– Все верно, – кивнул старик, – я учил тебя быть одинаково вежливым и учтивым со всяким, учил ко всем относиться в соответствии с делами их, а не с национальностью.
– В таком случае, отец, я не совсем понимаю, чем вызвано ваше неодобрение, – произнес молодой князь.
– Ты понял бы это, если бы умел дослушивать своего собеседника до конца, а не обрывать его на полуслове, – строго ответил Суздальский. – Твой друг еврей и мелкий чиновник. Он не принадлежит к нашему кругу. Ты не можешь общаться с ним на равных в обществе.
– Отчего же?
– Оттого что общество еще не готово впустить в свой круг еврея без происхождения.

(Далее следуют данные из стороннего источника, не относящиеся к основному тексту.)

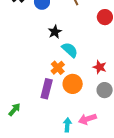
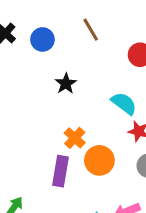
cyan semicircle: (70, 50) -> (124, 103), moved

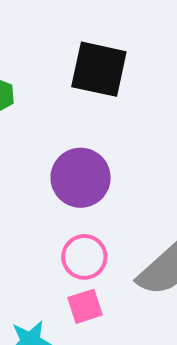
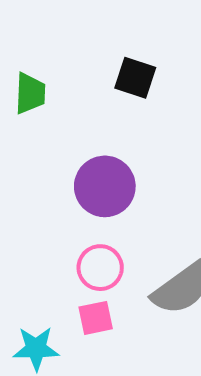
black square: (99, 69) -> (135, 78), size x0.7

– Но, отец, этот человек – один из самых благородных людей, которых я когда-либо знал, – вступился за друга Петр Андреевич, – а его воспитание, манеры сделают честь любому дворянину.
– Но он не дворянин, – отрезал старый князь, – и общество никогда не признает его за равного себе. Ты введешь его в свой круг общения – я не сомневаюсь, что твой друг мечтает об этом, – и общество посмеется над ним, унизит, раздавит его.

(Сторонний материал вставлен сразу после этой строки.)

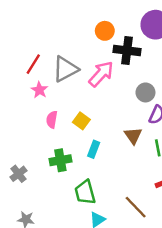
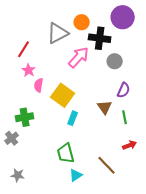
gray triangle: (65, 69) -> (58, 33), moved
gray circle: (145, 92) -> (115, 61), moved
pink semicircle: (52, 120) -> (39, 85), moved
yellow square: (81, 121) -> (63, 95), size x1.6
green cross: (60, 160) -> (25, 117), moved

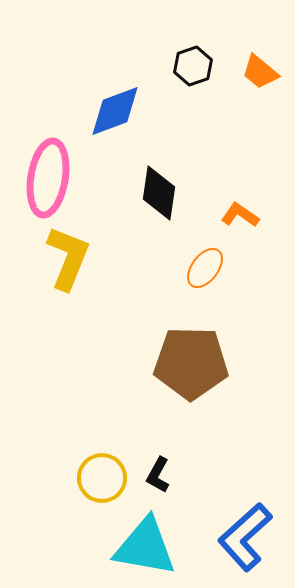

– Нет, отец, – вспыхнул Петр Андреевич, – здесь вы не правы. Я покажу обществу блестящего, умнейшего, образованнейшего человека. И я докажу свету, что мир не единственным дворянством дышит!
– Ты потерпишь неудачу.
– Вот и посмотрим! – дерзко заявил молодой князь. – Я готов бросить вызов нашему обществу.
– Ты готов удовлетворять свои амбиции, – уточнил Суздальский. – А Герман? О нем ты подумал? Его чувства ты учел? Что будет с этим молодым человеком, если я окажусь прав, если общество раздавит его, надругается над его нежными чувствами? – Каждый вопрос старого князя эхом отдавался в столовой, и каждое слово его словно гроза обрушивалось на Петра Андреевича.
– Больше всего на свете Герман хочет доказать свету, что он достоин его, – холодно ответил молодой князь.
– Свету бессмысленно что-либо доказывать, – медленно произнес Андрей Петрович, обретя былое спокойствие. – Свет совершенно не заботят личные качества человека, его достижения, ум – все это на втором плане. На первом месте стоят происхождение и состояние человека – так всегда было и всегда будет. Забудь о мысли представить его свету.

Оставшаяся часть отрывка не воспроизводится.